The laboratory results are striking in their range. The 70-gram device generated enough pull-off force to stably support loads exceeding 850 times its own weight in both air and water. On highly rough surfaces where pure-vacuum suction cups failed entirely, the bio-inspired disc maintained adhesion. Air retention time nearly tripled compared to conventional designs, while underwater retention time increased by up to 540%.

But the more impressive demonstration was the device's versatility across object types. In dry tests, it handled objects spanning six orders of magnitude in mass: from a fragile 0.01-gram microelectronic chip to an 11.4-kilogram desk. It adapted to irregular everyday items and industrial tools like wrenches and hammers. Underwater, it gripped smooth metal coins, naturally porous red bricks, scallop shells, and large conches with complex three-dimensional curves.

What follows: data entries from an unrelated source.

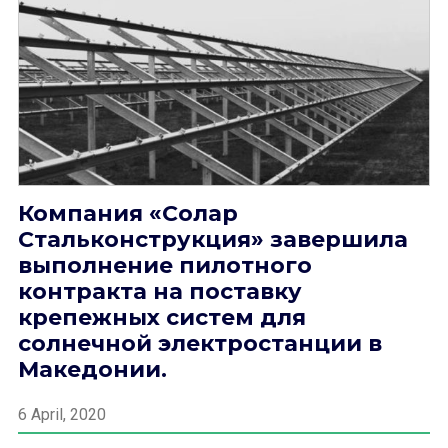
Компания «Солар
Стальконструкция» завершила
выполнение пилотного
контракта на поставку
крепежных систем для
солнечной электростанции в
Македонии.
6 April, 2020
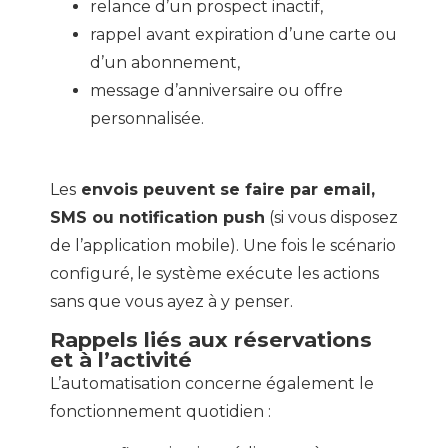
relance d’un prospect inactif,
rappel avant expiration d’une carte ou
d’un abonnement,
message d’anniversaire ou offre
personnalisée.
Les
envois peuvent se faire par email,
SMS ou notification push
(si vous disposez
de l’application mobile). Une fois le scénario
configuré, le système exécute les actions
sans que vous ayez à y penser.
Rappels liés aux réservations
et à l’activité
L’automatisation concerne également le
fonctionnement quotidien :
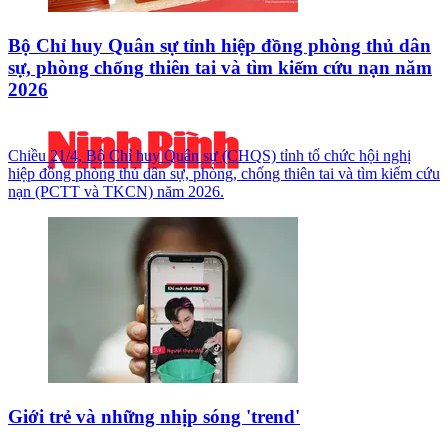
Bộ Chỉ huy Quân sự tỉnh hiệp đồng phòng thủ dân
sự, phòng chống thiên tai và tìm kiếm cứu nạn năm
2026
Chiều 21/4, Bộ Chỉ huy Quân sự (CHQS) tỉnh tổ chức hội nghị
hiệp đồng phòng thủ dân sự, phòng, chống thiên tai và tìm kiếm cứu
nạn (PCTT và TKCN) năm 2026.
Giới trẻ và những nhịp sóng 'trend'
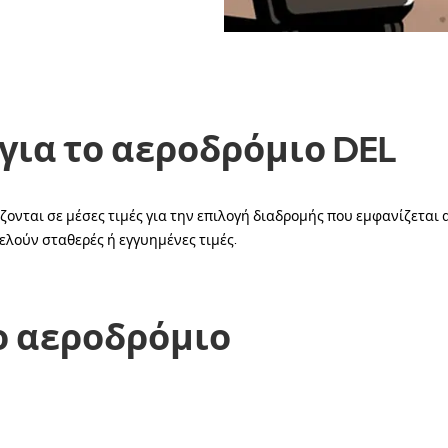
για το αεροδρόμιο DEL
σίζονται σε μέσες τιμές για την επιλογή διαδρομής που εμφανίζεται
ελούν σταθερές ή εγγυημένες τιμές.
ο αεροδρόμιο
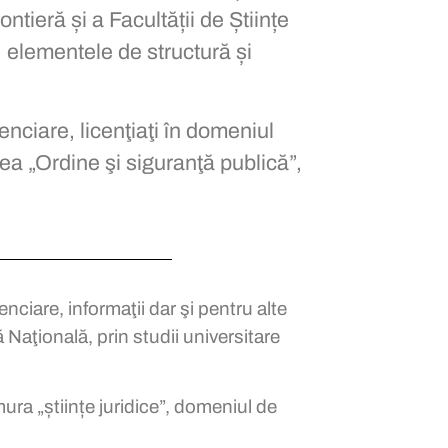
ontieră și a Facultății de Științe
, elementele de structură și
tenciare, licenţiaţi în domeniul
area „Ordine şi siguranţă publică”,
tenciare, informaţii dar şi pentru alte
 Naţională, prin studii universitare
ura „științe juridice”, domeniul de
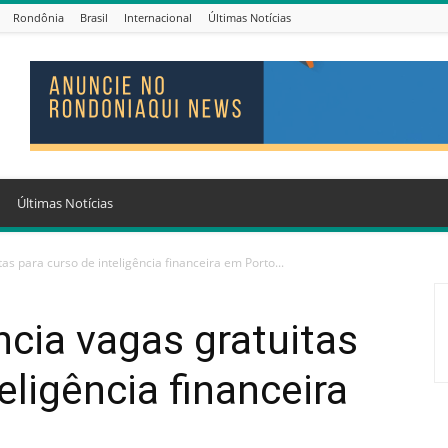
Rondônia
Brasil
Internacional
Últimas Notícias
Últimas Notícias
as para curso de inteligência financeira em Porto...
cia vagas gratuitas
eligência financeira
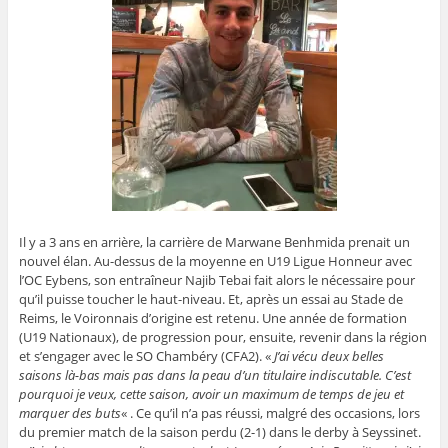
Il y a 3 ans en arrière, la carrière de Marwane Benhmida prenait un
nouvel élan. Au-dessus de la moyenne en U19 Ligue Honneur avec
l’OC Eybens, son entraîneur Najib Tebai fait alors le nécessaire pour
qu’il puisse toucher le haut-niveau. Et, après un essai au Stade de
Reims, le Voironnais d’origine est retenu. Une année de formation
(U19 Nationaux), de progression pour, ensuite, revenir dans la région
et s’engager avec le SO Chambéry (CFA2). «
J’ai vécu deux belles
saisons là-bas mais pas dans la peau d’un titulaire indiscutable. C’est
pourquoi je veux, cette saison, avoir un maximum de temps de jeu et
marquer des buts
« . Ce qu’il n’a pas réussi, malgré des occasions, lors
du premier match de la saison perdu (2-1) dans le derby à Seyssinet.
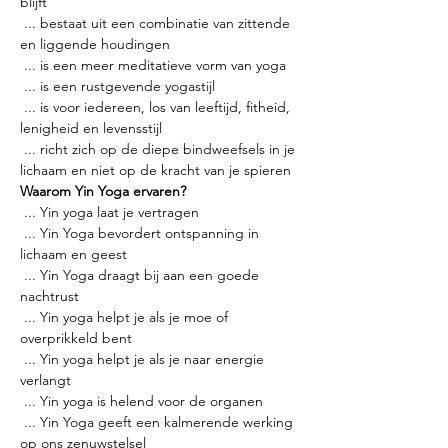
blijft
 ... bestaat uit een combinatie van zittende 
en liggende houdingen
 ... is een meer meditatieve vorm van yoga
 ... is een rustgevende yogastijl
 ... is voor iedereen, los van leeftijd, fitheid, 
lenigheid en levensstijl
 ... richt zich op de diepe bindweefsels in je 
lichaam en niet op de kracht van je spieren
Waarom Yin Yoga ervaren?
 ... Yin yoga laat je vertragen
 ... Yin Yoga bevordert ontspanning in 
lichaam en geest
 ... Yin Yoga draagt bij aan een goede 
nachtrust
 ... Yin yoga helpt je als je moe of 
overprikkeld bent
 ... Yin yoga helpt je als je naar energie 
verlangt
 ... Yin yoga is helend voor de organen
 ... Yin Yoga geeft een kalmerende werking 
op ons zenuwstelsel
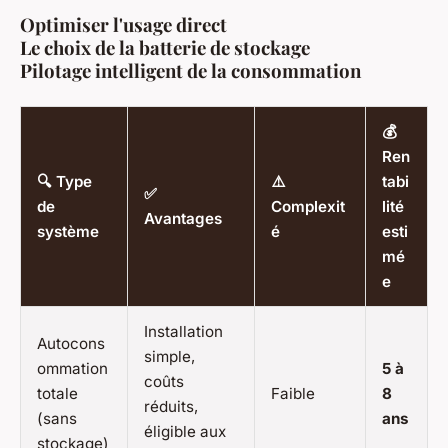
Optimiser l'usage direct
Le choix de la batterie de stockage
Pilotage intelligent de la consommation
💰
Ren
🔍 Type
⚠️
tabi
✅
de
Complexit
lité
Avantages
système
é
esti
mé
e
Installation
Autocons
simple,
ommation
5 à
coûts
totale
Faible
8
réduits,
(sans
ans
éligible aux
stockage)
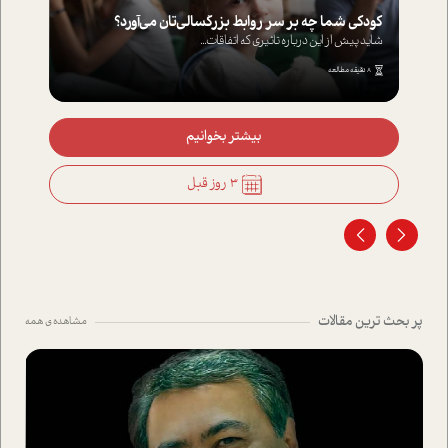
کودکی شما چه بر سر روابط بزرگسالی‌تان می‌آورد؟
شاید پیش از این درباره تاثیری که اتفاقات...
8 دقیقه مطالعه
بیشتر بخوانیم
3 روز قبل
پر بحث ترین مقالات
مشاهده ی همه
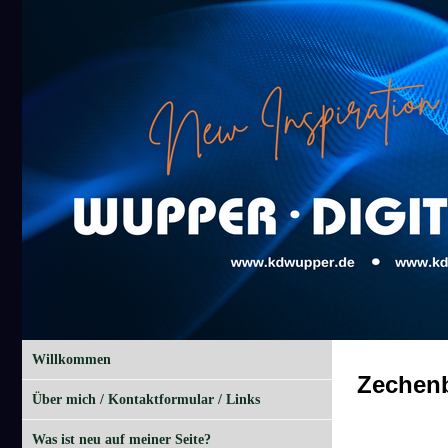
Willkommen
Zechen
Über mich / Kontaktformular / Links
Was ist neu auf meiner Seite?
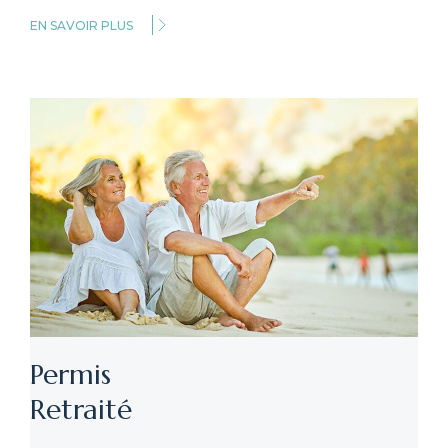
EN SAVOIR PLUS
Permis
Retraité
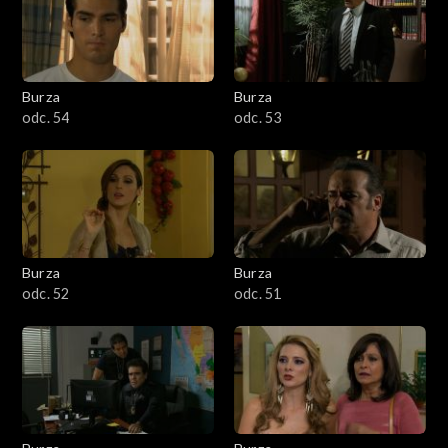
Burza
Burza
odc. 54
odc. 53
Burza
Burza
odc. 52
odc. 51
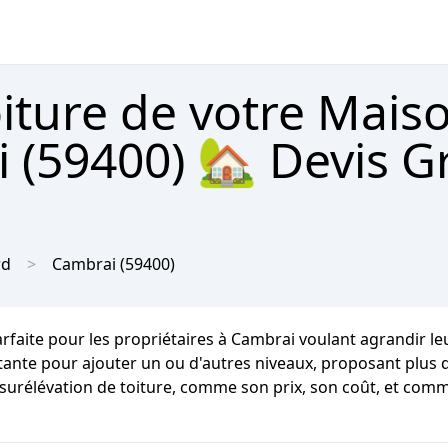
oiture de votre Mais
(59400) 🏡 Devis Gr
rd
Cambrai
(59400)
arfaite pour les propriétaires à Cambrai voulant agrandir le
tante pour ajouter un ou d'autres niveaux, proposant plus d
 surélévation de toiture, comme son prix, son coût, et comm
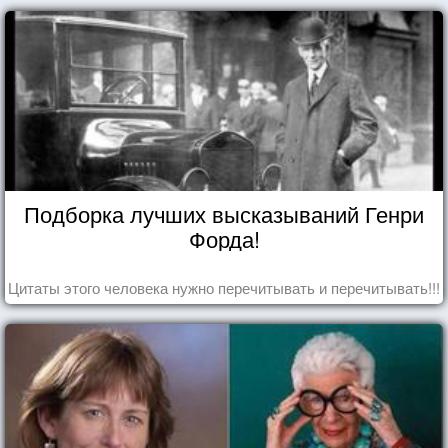
Подборка лучших высказываний Генри
Форда!
Цитаты этого человека нужно перечитывать и перечитывать!!!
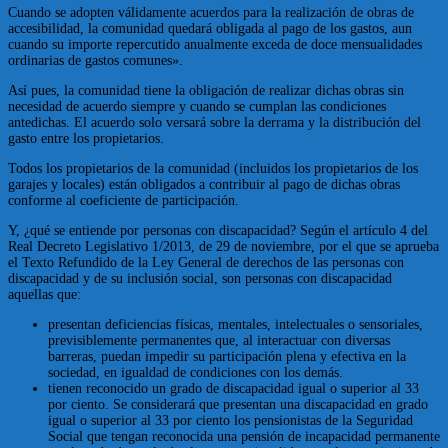
Cuando se adopten válidamente acuerdos para la realización de obras de
accesibilidad, la comunidad quedará obligada al pago de los gastos, aun
cuando su importe repercutido anualmente exceda de doce mensualidades
ordinarias de gastos comunes».
Así pues, la comunidad tiene la obligación de realizar dichas obras sin
necesidad de acuerdo siempre y cuando se cumplan las condiciones
antedichas. El acuerdo solo versará sobre la derrama y la distribución del
gasto entre los propietarios.
Todos los propietarios de la comunidad (incluidos los propietarios de los
garajes y locales) están obligados a contribuir al pago de dichas obras
conforme al coeficiente de participación.
Y, ¿qué se entiende por personas con discapacidad? Según el artículo 4 del
Real Decreto Legislativo 1/2013, de 29 de noviembre, por el que se aprueba
el Texto Refundido de la Ley General de derechos de las personas con
discapacidad y de su inclusión social, son personas con discapacidad
aquellas que:
presentan deficiencias físicas, mentales, intelectuales o sensoriales,
previsiblemente permanentes que, al interactuar con diversas
barreras, puedan impedir su participación plena y efectiva en la
sociedad, en igualdad de condiciones con los demás.
tienen reconocido un grado de discapacidad igual o superior al 33
por ciento. Se considerará que presentan una discapacidad en grado
igual o superior al 33 por ciento los pensionistas de la Seguridad
Social que tengan reconocida una pensión de incapacidad permanente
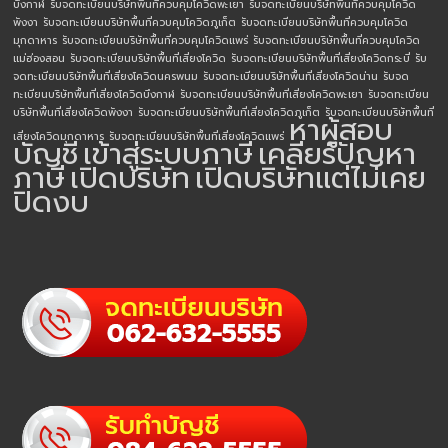
บึงกาฬ
รับจดทะเบียนบริษัทพื้นที่ควบคุมโควิดพะเยา
รับจดทะเบียนบริษัทพื้นที่ควบคุมโควิด
พังงา
รับจดทะเบียนบริษัทพื้นที่ควบคุมโควิดภูเก็ต
รับจดทะเบียนบริษัทพื้นที่ควบคุมโควิด
มุกดาหาร
รับจดทะเบียนบริษัทพื้นที่ควบคุมโควิดแพร่
รับจดทะเบียนบริษัทพื้นที่ควบคุมโควิด
แม่ฮ่องสอน
รับจดทะเบียนบริษัทพื้นที่เสี่ยงโควิด
รับจดทะเบียนบริษัทพื้นที่เสี่ยงโควิดกระบี่
รับ
จดทะเบียนบริษัทพื้นที่เสี่ยงโควิดนครพนม
รับจดทะเบียนบริษัทพื้นที่เสี่ยงโควิดน่าน
รับจด
ทะเบียนบริษัทพื้นที่เสี่ยงโควิดบึงกาฬ
รับจดทะเบียนบริษัทพื้นที่เสี่ยงโควิดพะเยา
รับจดทะเบียน
บริษัทพื้นที่เสี่ยงโควิดพังงา
รับจดทะเบียนบริษัทพื้นที่เสี่ยงโควิดภูเก็ต
รับจดทะเบียนบริษัทพื้นที่
หาผู้สอบ
เสี่ยงโควิดมุกดาหาร
รับจดทะเบียนบริษัทพื้นที่เสี่ยงโควิดแพร่
บัญชี
เข้าสู่ระบบภาษี
เคลียร์ปัญหา
ภาษี
เปิดบริษัท
เปิดบริษัทแต่ไม่เคย
ปิดงบ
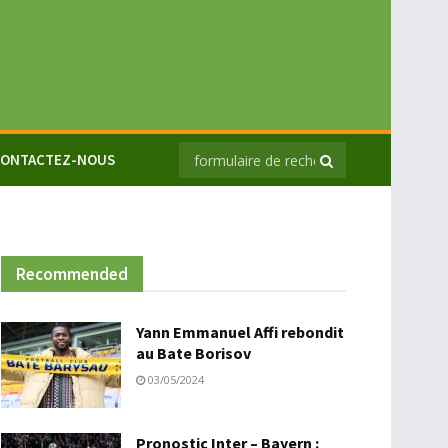
ONTACTEZ-NOUS
Recommended
Yann Emmanuel Affi rebondit
au Bate Borisov
03/05/2024
Pronostic Inter – Bayern :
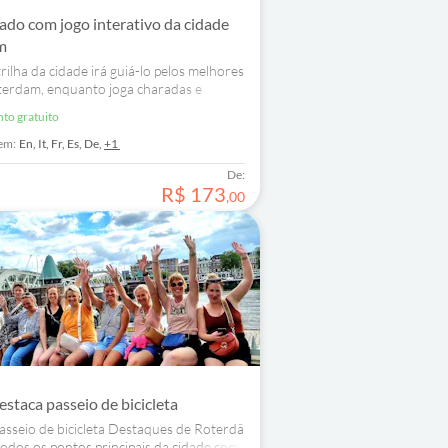
ado com jogo interativo da cidade
m
rilha da cidade irá guiá-lo pelos melhores
terdam, enquanto joga charadas e
idas em seu smartphone.
nto gratuito
em:
En,
It,
Fr,
Es,
De,
+1
De:
R$
173
,
00
staca passeio de bicicleta
asseio de bicicleta Destaques de Roterdã
todos os pontos principais da cidade com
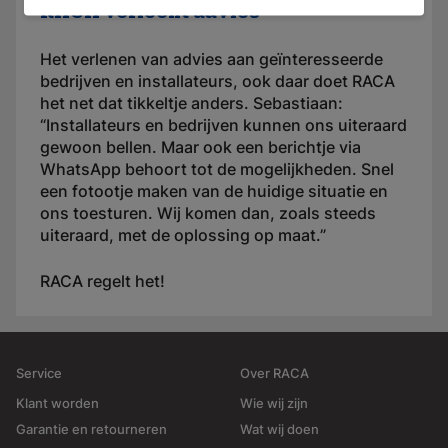
RACA verleent advies
Het verlenen van advies aan geïnteresseerde
bedrijven en installateurs, ook daar doet RACA
het net dat tikkeltje anders. Sebastiaan:
“Installateurs en bedrijven kunnen ons uiteraard
gewoon bellen. Maar ook een berichtje via
WhatsApp behoort tot de mogelijkheden. Snel
een fotootje maken van de huidige situatie en
ons toesturen. Wij komen dan, zoals steeds
uiteraard, met de oplossing op maat.”
RACA regelt het!
Service
Over RACA
Klant worden
Wie wij zijn
Garantie en retourneren
Wat wij doen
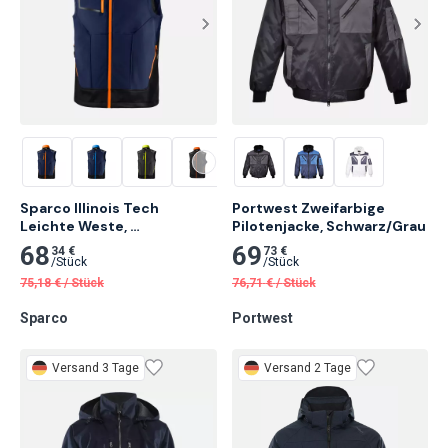
Sparco Illinois Tech 
Portwest Zweifarbige 
Leichte Weste, 
Pilotenjacke, Schwarz/Grau
Marineblau/Orange
68
69
34 €
73 €
/
Stück
/
Stück
75,18
€
/
Stück
76,71
€
/
Stück
Sparco
Portwest
Versand 3 Tage
Versand 2 Tage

Crossing the air-water boundary

The most demanding test involved a cross-media demonstration. A robotic arm equipped with the suction disc grabbed a bionic manta ray robot in air, submerged it entirely into a water tank, released it to swim, then reattached to the wet robot underwater and lifted it back into air. The system adapted to the air-water interface transition without modification or recalibration.

This kind of cross-media operation is exactly what existing adhesion technologies struggle with. An underwater suction system and an in-air suction system face different physics, and designing for one typically compromises performance in the other. The lamprey-inspired approach, by combining vacuum, conformable sealing, and mechanical interlocking, sidesteps that tradeoff.

The biology behind the engineering

The lamprey's solution evolved over hundreds of millions of years. These ancient fish are among the most primitive living vertebrates, yet their attachment mechanism is sophisticated enough to have persisted largely unchanged since before dinosaurs existed. The biological system uses three complementary strategies: a deformable oral disc that conforms to surfaces, negative pressure generated by a piston-like tongue muscle, and keratinous teeth that physically grip irregular substrates.

The engineering replica preserves this functional hierarchy while substituting materials. Silicone replaces the soft oral tissue. The SMP replaces the teeth, with the advantage that it can conform to any surface rather than relying on fixed tooth geometry. An active vacuum pump replaces the tongue muscle.

What the device cannot yet do

Several limitations constrain practical deployment. The SMP heating and cooling cycle takes time, meaning rapid attachment and release on rough surfaces is slower than with a simple vacuum cup. The device has been demonstrated only in laboratory settings with controlled conditions; how it performs in murky water, on biofouled surfaces, or under sustained ocean currents remains untested. The 33-degree Celsius activation temperature works well in temperate conditions but could be problematic in very hot environments where ambient temperature approaches the SMP transition point.

The device's long-term durability, particularly of the SMP after repeated heating cycles and mechanical deformation, has not been characterized in the published work. And while 850 times the device's weight is impressive for a 70-gram prototype, scaling the technology to industrial loads will introduce new engineering challenges.

The research team envisions integration into robotic platforms for deep-sea resource exploration, marine engineering maintenance, and amphibious emergency rescue operations. But the path from a laboratory demonstration to a field-ready tool involves bridging gaps in environmental testing, durability validation, and manufacturing scalability.